### Written exercise 1
In the passage on molybdenum as a plasma-facing material, what temperature window has recent work estimated for fuzz formation on Mo?
### Written exercise 2
Resume the passage on molybdenum as a plasma-facing material, beginning after its last sentence.

## START Source extract

Recent research shows that molybdenum (Mo) may be a promising PFC alternative22,23,27,28,29,30. Mo is a high-Z refractory metal with similar advantages to W, including a high melting point, low sputtering yield, and high thermal conductivity30. A potential drawback of Mo is its high waste disposal rating under neutron exposure30. However, work done on the Tritium Plasma Experiment (TPE) linear plasma device revealed that fractional hydrogen isotope retention could be lower in Mo than in W31. Mo also possesses a higher specific heat of vaporization, which will result in less evaporation during transient heat loading30. Fuzz formation has been shown to occur on both W and Mo, as well as other refractory metals, for certain fluence regimes and temperature windows22,23,27,28,32,33. Recent work has estimated a temperature window for W of 1000–2000 K, and a lower and narrower temperature window for Mo of 823–1073 K23,27. Once ITER progresses into the nuclear phase, W surface temperatures will climb into the upper end of the fuzz formation temperature window, making tendril growth a concern34. Although the nanostructure remains relatively uncharacterized, the difference in the fuzz formation window for Mo necessitates further analysis of its material response under fusion-relevant conditions.

## END Source extract
## START Provided material

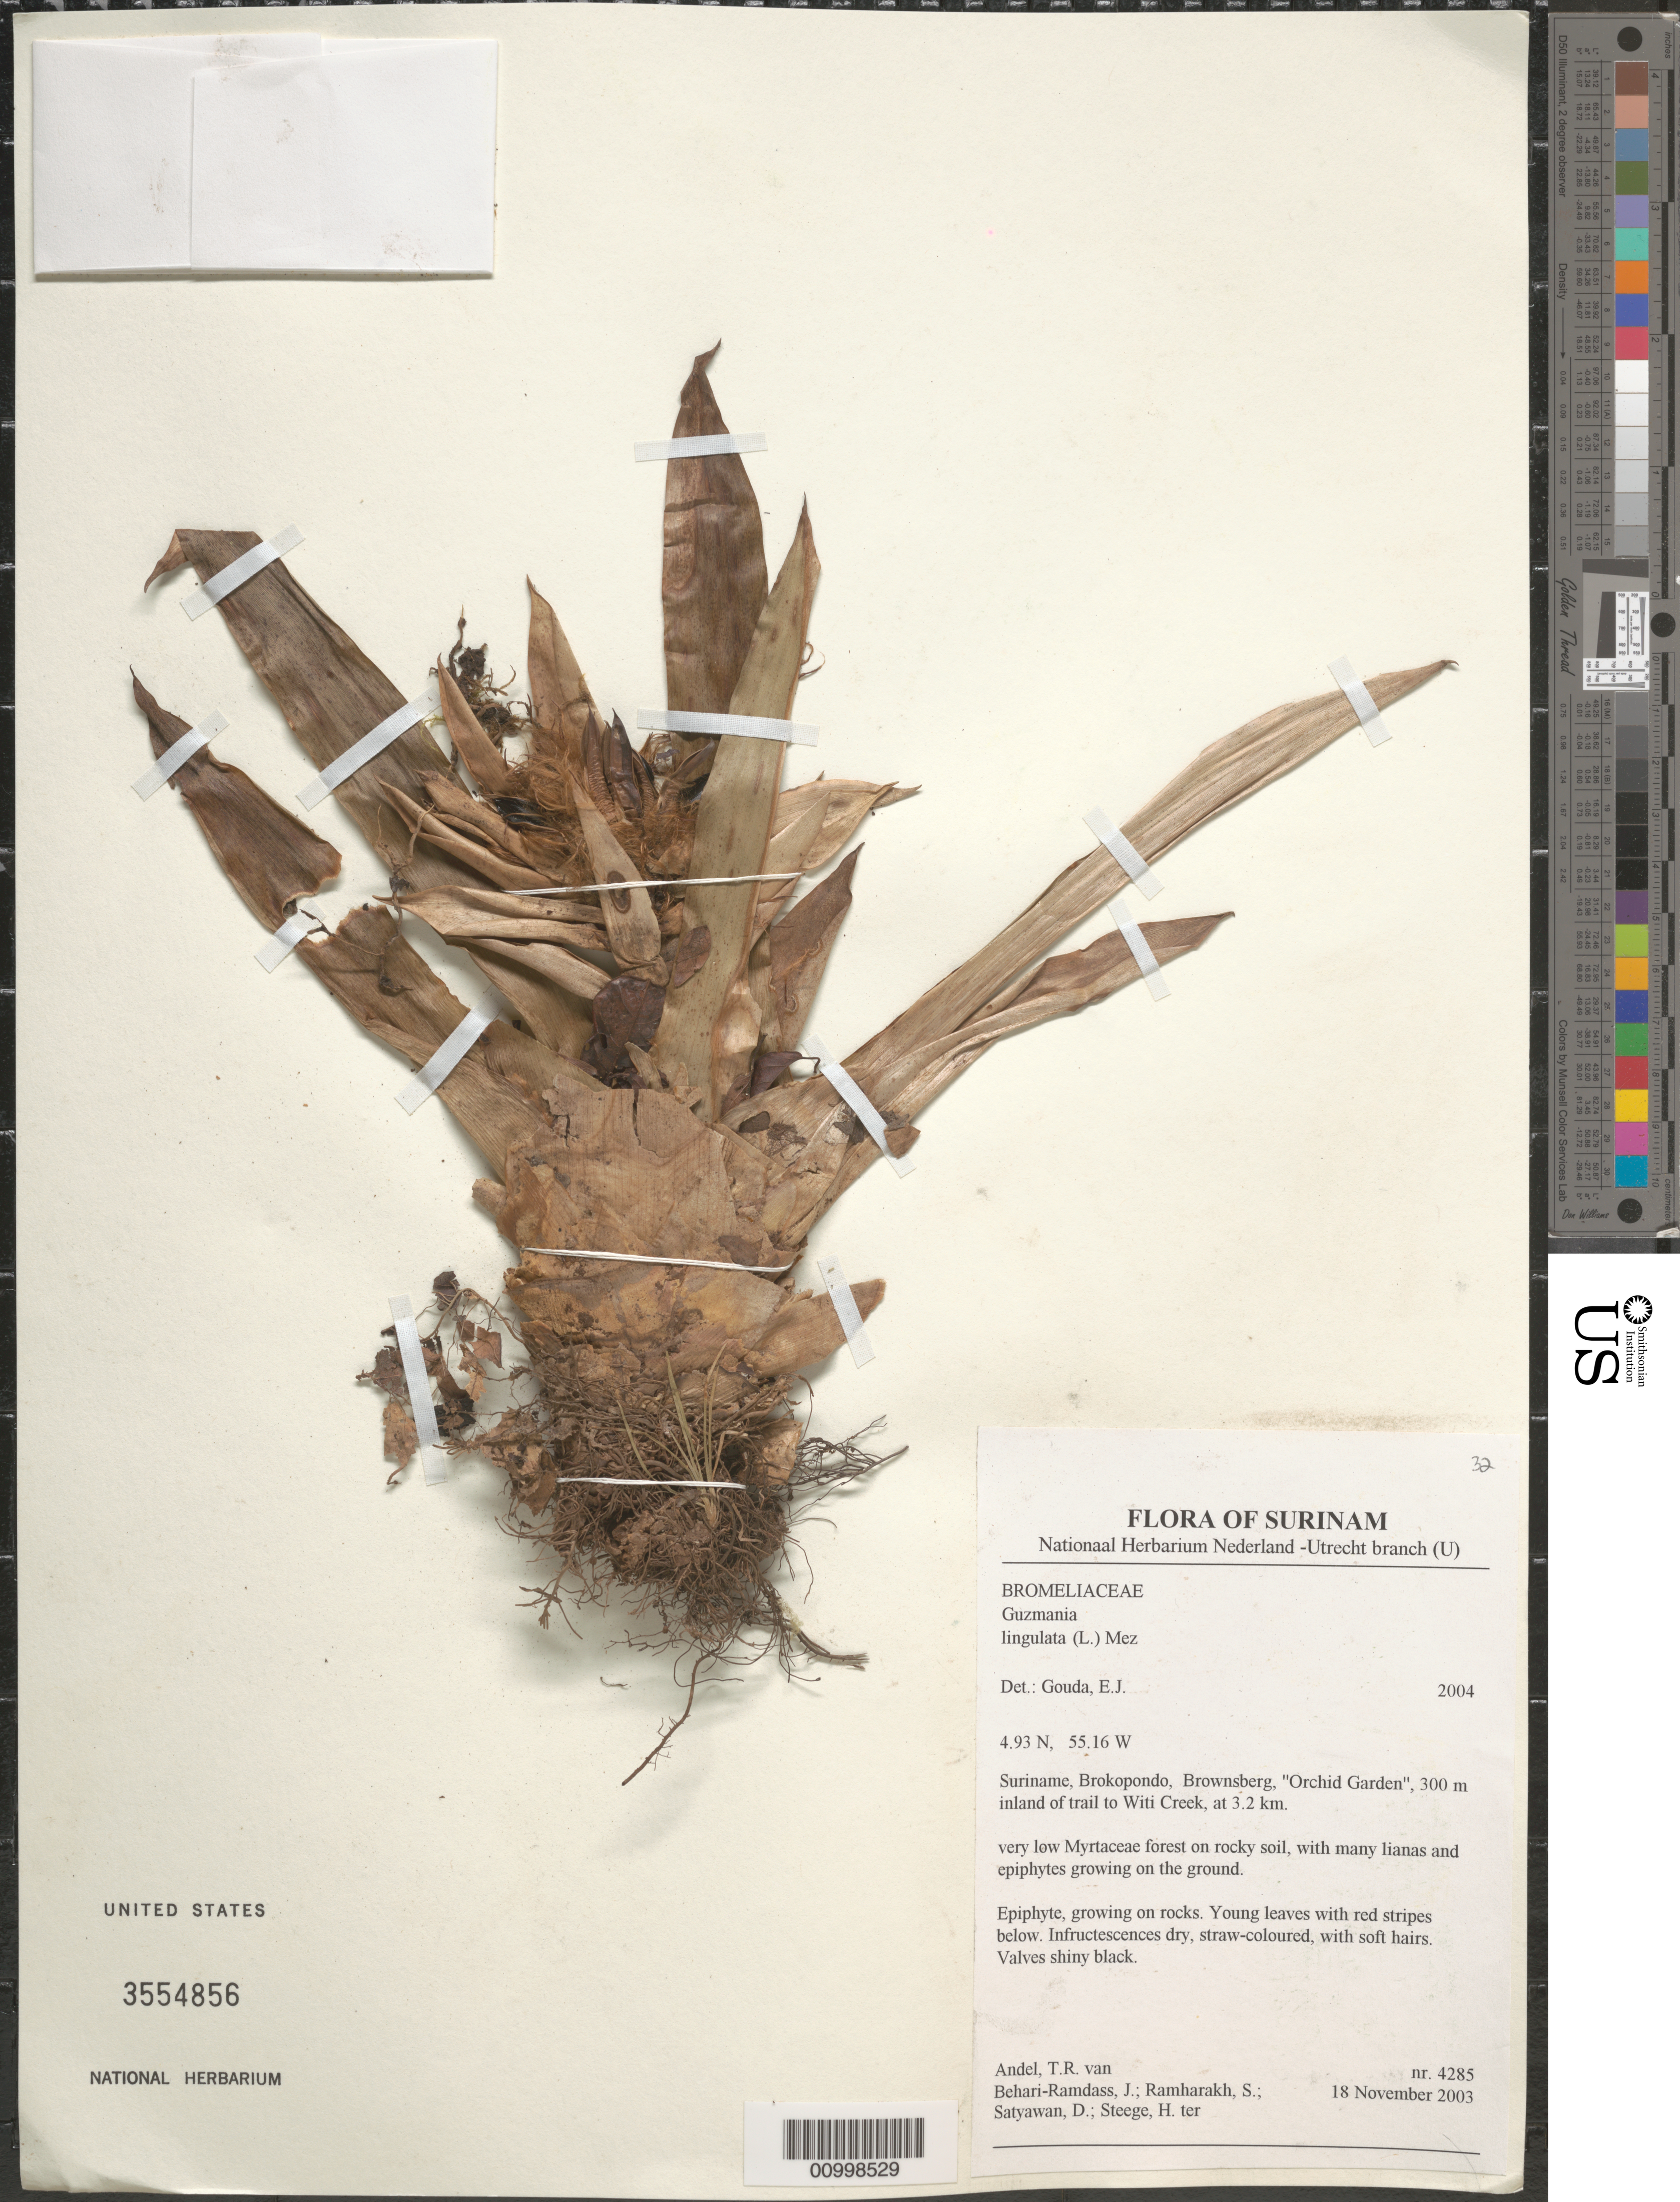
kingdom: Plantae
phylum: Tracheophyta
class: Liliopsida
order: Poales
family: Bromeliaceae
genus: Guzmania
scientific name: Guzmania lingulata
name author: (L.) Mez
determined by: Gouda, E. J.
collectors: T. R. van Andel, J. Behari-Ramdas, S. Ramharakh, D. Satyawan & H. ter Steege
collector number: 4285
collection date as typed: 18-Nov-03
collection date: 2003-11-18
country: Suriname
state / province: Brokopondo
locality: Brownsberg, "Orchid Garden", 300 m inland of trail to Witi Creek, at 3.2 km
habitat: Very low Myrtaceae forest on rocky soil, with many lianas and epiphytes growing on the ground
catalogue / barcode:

## END Provided material

### Right answer 1
823–1073 K

### Right answer 2
The presented study investigated surface damage during ELM-like heat loading, which was replicated using long-pulsed laser irradiation. Other laboratory methods for replicating type-I ELM events include the use of plasma accelerators and electron beams6,35. The exposures were conducted over a wide range of energy densities to determine how the Mo surface deforms, and eventually melts with increasing intensity. Performing similar types of laser irradiations could be used to drive crystalline phase transitions on Mo oxides to improve semiconductor properties36 or induce the nitration of Mo for use in hydrotreatment catalysis of crude oil37. Examining the effect of different laser intensities on the surface morphology and potential phase transition of the Mo surface could optimize the different processes previously mentioned. Melting and splashing of the Mo surface during pulsed laser irradiation was measured using a quartz crystal microbalance (QCM), which has previously been used to measure the viscosity of different liquids38. In situ QCM mass loss measurements provided important insight into the trends in particle emission with increasing energy density. Studying the mechanisms of thermally-induced damage on Mo during transient plasma events will substantively affect the design of future PFCs.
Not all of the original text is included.